Real-Time Dashboards
The tracing data feeds into dashboards that show:
Cost Dashboard: Spend per hour, per model, per API key, per project. We set budget alerts at 80% of expected daily spend.
Latency Dashboard: P50/P95/P99 latency per provider and model. Time to first token distribution. We use this to make failover threshold decisions.
Cache Dashboard: Hit rate over time, estimated savings, cache size. This validates that our caching investment is paying off.
Error Dashboard: Error rate by type (rate limit, context length, content filter, timeout). Provider health at a glance.
Alerts That Matter
We run alerting on computed metrics, not raw values:
- Cost per hour exceeds 2x the trailing 7-day average → alert
- Cache hit rate drops below 50% of trailing average → alert
- P95 latency for any model exceeds 30 seconds → alert
- Error rate for any provider exceeds 5% over 15 minutes → alert
- Any single API key exceeds daily budget → alert + auto-throttle
The auto-throttle on budget exceeded is critical. Without it, a runaway process can burn through an entire month's budget in hours.
Implementation Lessons
Trace at the gateway, not the application. If you instrument individual services, you will miss calls, get inconsistent schemas, and have blind spots. The gateway sees everything.
Store raw token counts, calculate costs on read. Pricing changes. If you store pre-calculated costs and a provider retroactively adjusts pricing, your historical data is wrong. Store tokens and model identifiers; calculate costs at query time using a versioned pricing table.
Separate streaming latency from total latency. A streaming request that sends the first token in 200ms but takes 30 seconds to complete is a great user experience. Total latency alone would flag it as slow.

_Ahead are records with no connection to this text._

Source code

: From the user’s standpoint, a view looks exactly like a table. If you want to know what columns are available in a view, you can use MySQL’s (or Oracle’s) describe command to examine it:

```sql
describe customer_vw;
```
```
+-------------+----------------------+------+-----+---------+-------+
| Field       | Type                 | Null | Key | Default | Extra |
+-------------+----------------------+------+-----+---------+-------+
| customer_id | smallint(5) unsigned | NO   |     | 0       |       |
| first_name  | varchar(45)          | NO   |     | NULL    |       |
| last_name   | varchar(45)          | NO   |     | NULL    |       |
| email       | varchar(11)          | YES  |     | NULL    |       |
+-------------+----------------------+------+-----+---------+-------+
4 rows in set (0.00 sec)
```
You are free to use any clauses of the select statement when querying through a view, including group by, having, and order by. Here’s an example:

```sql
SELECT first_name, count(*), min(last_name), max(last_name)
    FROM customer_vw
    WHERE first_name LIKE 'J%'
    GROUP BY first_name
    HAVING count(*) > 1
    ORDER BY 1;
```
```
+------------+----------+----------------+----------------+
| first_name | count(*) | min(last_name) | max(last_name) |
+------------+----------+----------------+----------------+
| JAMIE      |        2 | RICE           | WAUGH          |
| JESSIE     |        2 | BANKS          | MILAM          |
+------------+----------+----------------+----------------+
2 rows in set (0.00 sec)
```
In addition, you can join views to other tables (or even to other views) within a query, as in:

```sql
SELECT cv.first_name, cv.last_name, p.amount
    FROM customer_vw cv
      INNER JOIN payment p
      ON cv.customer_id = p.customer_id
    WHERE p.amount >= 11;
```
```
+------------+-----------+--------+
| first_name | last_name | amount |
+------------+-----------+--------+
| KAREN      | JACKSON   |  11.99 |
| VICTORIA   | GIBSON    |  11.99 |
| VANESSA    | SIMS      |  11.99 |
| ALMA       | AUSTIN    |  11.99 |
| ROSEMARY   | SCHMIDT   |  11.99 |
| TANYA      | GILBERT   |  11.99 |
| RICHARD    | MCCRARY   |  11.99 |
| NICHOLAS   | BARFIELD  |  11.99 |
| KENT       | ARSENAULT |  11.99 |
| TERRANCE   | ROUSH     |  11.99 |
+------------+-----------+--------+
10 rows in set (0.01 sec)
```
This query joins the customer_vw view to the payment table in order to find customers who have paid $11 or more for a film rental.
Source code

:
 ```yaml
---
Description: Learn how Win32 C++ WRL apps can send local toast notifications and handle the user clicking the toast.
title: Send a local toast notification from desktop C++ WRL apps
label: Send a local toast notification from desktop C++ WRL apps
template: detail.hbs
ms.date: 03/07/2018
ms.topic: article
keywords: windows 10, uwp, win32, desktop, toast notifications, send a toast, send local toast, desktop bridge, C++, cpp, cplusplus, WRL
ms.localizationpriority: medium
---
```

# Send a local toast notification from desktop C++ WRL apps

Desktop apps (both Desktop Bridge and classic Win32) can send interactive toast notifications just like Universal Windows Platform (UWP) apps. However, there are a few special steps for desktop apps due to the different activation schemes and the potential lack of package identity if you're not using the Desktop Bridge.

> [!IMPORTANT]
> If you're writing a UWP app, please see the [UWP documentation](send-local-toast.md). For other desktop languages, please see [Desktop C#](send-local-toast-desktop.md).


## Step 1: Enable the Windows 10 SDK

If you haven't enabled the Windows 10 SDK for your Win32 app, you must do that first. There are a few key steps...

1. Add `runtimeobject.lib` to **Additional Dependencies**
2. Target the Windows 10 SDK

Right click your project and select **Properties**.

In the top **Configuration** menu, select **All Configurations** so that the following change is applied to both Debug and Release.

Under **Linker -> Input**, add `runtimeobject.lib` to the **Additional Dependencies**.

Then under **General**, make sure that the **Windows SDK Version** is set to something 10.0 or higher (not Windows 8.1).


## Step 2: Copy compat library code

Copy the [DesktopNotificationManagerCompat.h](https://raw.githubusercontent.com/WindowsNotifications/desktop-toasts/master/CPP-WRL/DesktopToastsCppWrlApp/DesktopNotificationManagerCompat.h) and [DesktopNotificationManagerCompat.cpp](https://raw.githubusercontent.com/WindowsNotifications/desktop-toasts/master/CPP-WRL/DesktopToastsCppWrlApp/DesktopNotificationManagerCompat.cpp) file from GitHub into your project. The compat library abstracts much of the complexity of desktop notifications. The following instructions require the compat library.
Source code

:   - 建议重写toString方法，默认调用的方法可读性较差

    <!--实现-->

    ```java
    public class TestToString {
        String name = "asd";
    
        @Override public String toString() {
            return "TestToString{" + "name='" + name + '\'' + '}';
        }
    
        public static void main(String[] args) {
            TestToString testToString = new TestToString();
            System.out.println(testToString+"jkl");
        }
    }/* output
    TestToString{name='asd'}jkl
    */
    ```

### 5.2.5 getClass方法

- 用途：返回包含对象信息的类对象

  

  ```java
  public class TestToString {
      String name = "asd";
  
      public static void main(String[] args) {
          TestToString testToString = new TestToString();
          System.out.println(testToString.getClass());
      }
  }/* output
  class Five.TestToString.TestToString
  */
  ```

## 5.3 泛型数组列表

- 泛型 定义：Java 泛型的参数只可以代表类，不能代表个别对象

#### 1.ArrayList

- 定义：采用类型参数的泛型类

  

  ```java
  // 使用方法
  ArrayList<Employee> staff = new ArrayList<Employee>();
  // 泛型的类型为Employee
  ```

Budget alerts need hysteresis. A spike that triggers an alert, recovers, and re-triggers creates alert fatigue. We use a 15-minute cooldown window.
The ROI of Tracing
In the scenario above, deploying tracing and acting on the findings can bring monthly LLM spend from $47,000 back to around $9,200. A typical breakdown:
Model right-sizing: ~$18,000 saved
Fixing retry amplification: ~$12,000 saved
Prompt caching: ~$5,000 saved
Embedding deduplication: ~$2,800 saved
A tracing pipeline typically costs about $200/month in compute and storage. That represents a 190x return.
Key Takeaway
If you are running LLM workloads in production without token-level tracing, you are guaranteed to be overspending. The question is not whether you have waste -- it is how much.
The fix is not complicated. Capture every request, count every token, calculate every cost, and surface it in real time. The patterns will reveal themselves.